P1B smuggled rice unloaded in Iloilo

ABOUT 38,400 metric tons (MT) of rice believed to have been smuggled from Vietnam and worth more than P1 billion were unloaded at the Port of Iloilo and released by the port's Customs authorities.

A highly reliable source1 at the Bureau of Customs told The Manila Times that the rice shipment arrived in 10 ships. As of Thursday afternoon, seven ships have unloaded their cargo, while the three others were waiting their turn to dock.

The source1 said the ships arrived between August 4 and 13.

It identified six of the vessels as MV Hai Ha 58, with 3,800MT of rice consigned to Kingfields Rice Solutions Inc., MV Hoa Binh 54 with 4,800 MT consigned to Farmint Corp., MV Hai Dong 168 with 400MT consigned to Marolao Gen. Mdse. and RLO Farm, and another 2,000MT consigned to Pro Success Trading Corp., MV Royal 18 with 3,800MT consigned to Kingsfield Rice Solutions Inc., MV Hai Ha 58 with 3,800MT of which 152,000 bags were in 25-kilogram packs also consigned to Kingsfield Rice Solutions Inc., MV Hoa Binh 54 with 4,800 metric tons consigned to Farmint Corp.

The source1 said the unloading of the suspicious rice shipment at the Port of Iloilo had the blessings of top Customs officials.
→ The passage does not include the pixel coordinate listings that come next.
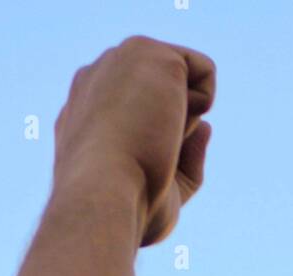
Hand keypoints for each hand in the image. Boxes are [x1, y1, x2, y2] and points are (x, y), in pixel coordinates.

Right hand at [53, 35, 215, 246]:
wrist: (103, 197)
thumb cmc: (126, 207)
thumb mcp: (161, 190)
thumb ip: (185, 160)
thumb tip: (207, 126)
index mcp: (85, 108)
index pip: (139, 111)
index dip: (153, 143)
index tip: (130, 171)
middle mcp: (98, 76)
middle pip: (163, 98)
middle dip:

The Times reached out to Iloilo port district Collector Ciriaco Ugay who at first agreed to be interviewed. Ugay, however, did not answer The Times' follow-up calls.

Rosendo So, president of the agricultural group Samahang Industriya Ng Agrikultura (Sinag), said the cheapest rice in the market ranged from P31 to P32, while the more expensive ones cost more than P50.

The 38,400MT could fetch P1.2 billion at the cheapest retail price of P32, So said.

During the final two to three months of the past administration, Sinag detected a discrepancy of 200,000MT between the importation records of Customs and the United Nations.

Sen. Mary Grace Poe said unabated rice smuggling defeats the goal of the government to modernize agriculture to improve the welfare of the local farmers and reduce the retail price of rice.

Rice smuggling, Poe said, remained a problem despite the passage of Republic Act 11203 or the “Rice Tariffication Law,” which deregulated rice imports.

The law allows the private sector to import with fewer restrictions with a tariff of 35 percent on grain brought in from Southeast Asia.

Under RA 11023, tariff revenues go to the Rice Competitiveness Enhancement Fund (RCEF), which is utilized for programs to increase yield and boosting the income of local farmers.

Po said the President should go after the culprits who were the same people who are entrenched in rice smuggling.

The Federation of Free Farmers (FFF) urged the President and Congress to review the law and propose the necessary amendments.

FFF National Manager Raul Montemayor said the savings from the liberalization of rice imports went only to the importers and traders, and were not passed on to consumers.

Most of the imports were also for “premium rice grades” and not the affordable grades that the National Food Authority used to import for the poor, Montemayor said.

The Customs' Post Clearance Audit Group (PCAG) earlier disclosed that during its 2019 audit, it found that 84.45 percent of the audited importers continued to violate laws despite the easing of restrictions on rice importation.

The PCAG said the importers shortchanged the government by at least P1.417 billion in customs duties, penalties, surcharges, and interest due to undervaluation, misclassification, and/or understatement of freight and insurance charges.

It also established that undervaluation remains to be the primary risk in revenue collection from rice imports, accounting for P497 million or 36.08 percent of the total deficiency assessment.